* _Prompt_:
Please set down word for word every line from the one holding "本研究描述并比较了NEC和L" to the end of the data below, both included.

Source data
'''

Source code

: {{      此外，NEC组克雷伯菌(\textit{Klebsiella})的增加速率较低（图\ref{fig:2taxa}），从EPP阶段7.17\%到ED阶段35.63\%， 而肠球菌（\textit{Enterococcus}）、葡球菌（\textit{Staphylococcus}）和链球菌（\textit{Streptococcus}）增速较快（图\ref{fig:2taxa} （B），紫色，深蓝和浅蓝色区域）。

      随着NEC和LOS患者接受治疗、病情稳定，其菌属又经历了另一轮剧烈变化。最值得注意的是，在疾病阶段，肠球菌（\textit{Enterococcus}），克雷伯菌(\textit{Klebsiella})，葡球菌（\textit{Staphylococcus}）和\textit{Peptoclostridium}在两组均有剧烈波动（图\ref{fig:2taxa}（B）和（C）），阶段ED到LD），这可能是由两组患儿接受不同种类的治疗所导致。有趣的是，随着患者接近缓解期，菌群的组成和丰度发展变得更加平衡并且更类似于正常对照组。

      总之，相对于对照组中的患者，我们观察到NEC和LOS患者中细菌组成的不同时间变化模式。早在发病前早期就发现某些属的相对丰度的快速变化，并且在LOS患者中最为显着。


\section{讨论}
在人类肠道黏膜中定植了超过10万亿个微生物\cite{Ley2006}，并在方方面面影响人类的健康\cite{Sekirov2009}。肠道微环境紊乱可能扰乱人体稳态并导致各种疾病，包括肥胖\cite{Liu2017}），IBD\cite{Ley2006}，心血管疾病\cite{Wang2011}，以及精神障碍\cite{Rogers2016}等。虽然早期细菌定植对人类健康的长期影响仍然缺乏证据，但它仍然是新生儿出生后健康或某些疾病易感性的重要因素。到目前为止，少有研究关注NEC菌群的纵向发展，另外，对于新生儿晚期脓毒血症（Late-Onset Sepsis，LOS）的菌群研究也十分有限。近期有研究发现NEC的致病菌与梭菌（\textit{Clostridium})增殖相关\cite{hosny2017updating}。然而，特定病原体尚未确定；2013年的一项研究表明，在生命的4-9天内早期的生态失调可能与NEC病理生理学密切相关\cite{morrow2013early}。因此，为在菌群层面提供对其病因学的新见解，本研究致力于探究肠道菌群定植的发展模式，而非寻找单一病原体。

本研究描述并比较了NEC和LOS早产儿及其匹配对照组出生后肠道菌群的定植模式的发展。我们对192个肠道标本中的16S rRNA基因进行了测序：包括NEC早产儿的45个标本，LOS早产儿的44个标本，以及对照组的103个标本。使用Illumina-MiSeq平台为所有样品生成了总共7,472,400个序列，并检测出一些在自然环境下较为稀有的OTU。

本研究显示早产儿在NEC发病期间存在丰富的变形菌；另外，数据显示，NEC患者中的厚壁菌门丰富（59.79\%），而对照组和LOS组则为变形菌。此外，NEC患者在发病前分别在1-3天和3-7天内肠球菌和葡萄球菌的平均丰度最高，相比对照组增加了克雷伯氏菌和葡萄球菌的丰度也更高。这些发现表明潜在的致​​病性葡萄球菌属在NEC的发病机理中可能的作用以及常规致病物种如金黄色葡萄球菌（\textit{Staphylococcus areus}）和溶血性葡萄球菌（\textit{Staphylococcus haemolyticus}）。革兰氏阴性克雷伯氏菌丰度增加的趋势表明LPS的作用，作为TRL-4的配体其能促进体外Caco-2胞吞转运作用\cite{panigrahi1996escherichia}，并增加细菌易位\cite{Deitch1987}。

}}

'''

* _Task response_:
本研究描述并比较了NEC和LOS早产儿及其匹配对照组出生后肠道菌群的定植模式的发展。我们对192个肠道标本中的16S rRNA基因进行了测序：包括NEC早产儿的45个标本，LOS早产儿的44个标本，以及对照组的103个标本。使用Illumina-MiSeq平台为所有样品生成了总共7,472,400个序列，并检测出一些在自然环境下较为稀有的OTU。

本研究显示早产儿在NEC发病期间存在丰富的变形菌；另外，数据显示，NEC患者中的厚壁菌门丰富（59.79\%），而对照组和LOS组则为变形菌。此外，NEC患者在发病前分别在1-3天和3-7天内肠球菌和葡萄球菌的平均丰度最高，相比对照组增加了克雷伯氏菌和葡萄球菌的丰度也更高。这些发现表明潜在的致​​病性葡萄球菌属在NEC的发病机理中可能的作用以及常规致病物种如金黄色葡萄球菌（\textit{Staphylococcus areus}）和溶血性葡萄球菌（\textit{Staphylococcus haemolyticus}）。革兰氏阴性克雷伯氏菌丰度增加的趋势表明LPS的作用，作为TRL-4的配体其能促进体外Caco-2胞吞转运作用\cite{panigrahi1996escherichia}，并增加细菌易位\cite{Deitch1987}。

}}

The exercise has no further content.